See the help documentation with help(explain) for more details.

read_json()

This is a simple helper function to read the datapackage.json file into a Python dictionary. See help(read_json) for more details.

read_config()

This is a simple helper function to read a configuration file into a Config object for when we extend to having the configurations in a file.

def read_config(path: Path) -> Config:
    """Reads a configuration file into a `Config` object.

    Args:
        path: The path to the configuration file.

    Returns:
        A `Config` object populated with the contents of the configuration
            file.
    """

Classes

With all the configurations kept in one class, we can potentially store the configuration in a file that can be read into the class, which would be useful for a CLI interface.

Config

Config is a class that holds all the configurations for the check() function.

See the help documentation with help(Config) for more details.

Exclusion

A sub-item of Config that expresses checks to exclude. This can be useful if you want to exclude (or skip) certain checks from the Data Package standard that are not relevant to your use case.

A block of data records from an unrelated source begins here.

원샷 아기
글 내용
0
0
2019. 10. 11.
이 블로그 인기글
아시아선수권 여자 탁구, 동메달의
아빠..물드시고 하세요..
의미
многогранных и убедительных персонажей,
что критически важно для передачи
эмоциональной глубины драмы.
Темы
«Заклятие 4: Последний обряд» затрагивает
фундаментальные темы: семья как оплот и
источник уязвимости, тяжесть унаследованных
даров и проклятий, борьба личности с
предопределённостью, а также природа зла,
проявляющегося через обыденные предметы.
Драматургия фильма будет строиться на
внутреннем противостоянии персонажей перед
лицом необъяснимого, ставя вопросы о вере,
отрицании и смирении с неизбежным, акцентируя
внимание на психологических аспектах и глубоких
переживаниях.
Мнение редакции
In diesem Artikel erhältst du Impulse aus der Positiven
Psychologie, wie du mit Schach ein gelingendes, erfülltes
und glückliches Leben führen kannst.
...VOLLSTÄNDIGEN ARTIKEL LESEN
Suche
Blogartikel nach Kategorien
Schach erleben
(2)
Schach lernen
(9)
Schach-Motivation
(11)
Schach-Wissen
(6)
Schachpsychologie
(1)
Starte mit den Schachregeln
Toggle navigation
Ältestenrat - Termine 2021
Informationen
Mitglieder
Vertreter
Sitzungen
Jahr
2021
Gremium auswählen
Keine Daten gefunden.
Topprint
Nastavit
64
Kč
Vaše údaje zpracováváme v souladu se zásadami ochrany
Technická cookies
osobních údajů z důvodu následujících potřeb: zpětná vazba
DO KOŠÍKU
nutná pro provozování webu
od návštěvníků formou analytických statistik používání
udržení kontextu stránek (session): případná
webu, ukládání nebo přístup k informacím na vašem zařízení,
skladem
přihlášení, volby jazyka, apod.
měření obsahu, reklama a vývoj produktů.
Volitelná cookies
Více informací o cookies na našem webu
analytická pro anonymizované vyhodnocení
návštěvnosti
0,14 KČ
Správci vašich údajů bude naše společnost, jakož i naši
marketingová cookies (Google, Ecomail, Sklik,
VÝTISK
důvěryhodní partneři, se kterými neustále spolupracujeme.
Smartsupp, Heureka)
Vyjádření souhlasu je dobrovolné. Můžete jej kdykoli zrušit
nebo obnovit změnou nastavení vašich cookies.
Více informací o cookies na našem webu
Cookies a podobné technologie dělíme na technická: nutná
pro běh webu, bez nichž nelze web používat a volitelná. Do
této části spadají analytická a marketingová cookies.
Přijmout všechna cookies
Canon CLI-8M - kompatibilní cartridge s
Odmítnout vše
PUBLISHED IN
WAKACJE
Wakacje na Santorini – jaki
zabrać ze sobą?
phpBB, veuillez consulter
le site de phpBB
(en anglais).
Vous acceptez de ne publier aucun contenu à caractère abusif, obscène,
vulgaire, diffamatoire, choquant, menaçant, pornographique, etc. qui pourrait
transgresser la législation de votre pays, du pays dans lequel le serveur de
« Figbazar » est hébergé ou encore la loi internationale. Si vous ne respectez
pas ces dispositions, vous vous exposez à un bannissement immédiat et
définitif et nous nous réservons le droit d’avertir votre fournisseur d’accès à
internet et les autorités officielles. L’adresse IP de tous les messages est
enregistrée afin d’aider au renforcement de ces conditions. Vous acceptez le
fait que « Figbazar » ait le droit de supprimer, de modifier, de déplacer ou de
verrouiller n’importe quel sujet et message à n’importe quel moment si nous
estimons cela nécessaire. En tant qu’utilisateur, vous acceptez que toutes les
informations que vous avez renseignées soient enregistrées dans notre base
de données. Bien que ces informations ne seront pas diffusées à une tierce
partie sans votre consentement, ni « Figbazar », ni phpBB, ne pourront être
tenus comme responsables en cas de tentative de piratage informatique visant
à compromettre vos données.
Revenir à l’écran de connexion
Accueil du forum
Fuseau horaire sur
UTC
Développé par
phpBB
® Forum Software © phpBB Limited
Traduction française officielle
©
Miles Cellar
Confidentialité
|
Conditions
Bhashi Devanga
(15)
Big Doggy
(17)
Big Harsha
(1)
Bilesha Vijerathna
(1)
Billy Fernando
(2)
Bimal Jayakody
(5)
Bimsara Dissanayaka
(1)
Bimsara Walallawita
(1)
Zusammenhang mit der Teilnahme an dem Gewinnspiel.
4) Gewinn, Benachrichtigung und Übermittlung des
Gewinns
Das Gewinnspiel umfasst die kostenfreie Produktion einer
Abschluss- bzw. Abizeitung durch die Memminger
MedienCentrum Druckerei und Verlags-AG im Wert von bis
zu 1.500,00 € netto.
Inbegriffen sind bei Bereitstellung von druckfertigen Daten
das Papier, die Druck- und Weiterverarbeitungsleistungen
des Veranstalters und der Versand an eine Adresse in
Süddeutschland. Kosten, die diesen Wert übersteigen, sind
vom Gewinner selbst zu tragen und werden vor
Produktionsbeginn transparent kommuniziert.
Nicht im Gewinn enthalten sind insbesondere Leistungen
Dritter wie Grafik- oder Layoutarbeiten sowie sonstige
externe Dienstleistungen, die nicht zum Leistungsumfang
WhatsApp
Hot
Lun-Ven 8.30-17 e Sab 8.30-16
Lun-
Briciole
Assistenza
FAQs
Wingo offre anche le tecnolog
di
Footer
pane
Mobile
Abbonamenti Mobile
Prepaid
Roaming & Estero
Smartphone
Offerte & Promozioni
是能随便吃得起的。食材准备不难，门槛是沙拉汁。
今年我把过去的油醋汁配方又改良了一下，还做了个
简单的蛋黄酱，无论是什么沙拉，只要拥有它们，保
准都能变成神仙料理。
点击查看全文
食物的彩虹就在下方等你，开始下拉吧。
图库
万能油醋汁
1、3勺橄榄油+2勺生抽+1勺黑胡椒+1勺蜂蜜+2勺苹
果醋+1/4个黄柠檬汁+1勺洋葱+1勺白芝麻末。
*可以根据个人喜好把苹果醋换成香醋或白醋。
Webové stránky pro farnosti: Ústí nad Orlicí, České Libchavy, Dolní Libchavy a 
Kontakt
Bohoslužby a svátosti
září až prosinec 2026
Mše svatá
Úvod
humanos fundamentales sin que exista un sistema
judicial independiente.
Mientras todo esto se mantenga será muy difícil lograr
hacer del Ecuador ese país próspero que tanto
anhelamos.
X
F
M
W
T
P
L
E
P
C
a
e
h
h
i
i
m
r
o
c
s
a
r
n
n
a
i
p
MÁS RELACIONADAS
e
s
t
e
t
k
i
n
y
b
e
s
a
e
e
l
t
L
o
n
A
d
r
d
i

See the help documentation with help(Exclusion) for more details.

Extensions

This sub-item of Config defines extensions, i.e., additional checks that supplement those specified by the Data Package standard.

See the help documentation with Extensions for more details.

RequiredCheck

A sub-item of Extensions that allows users to set specific properties as required that are not required by the Data Package standard. See the help documentation with help(RequiredCheck) for more details.

CustomCheck

A sub-item of Extensions that allows users to add an additional, custom check that check-datapackage will run alongside the standard checks. See the help documentation with help(CustomCheck) for more details.

Issue

This class represents an issue that is found when checking a Data Package.

See the help documentation with help(Issue) for more details.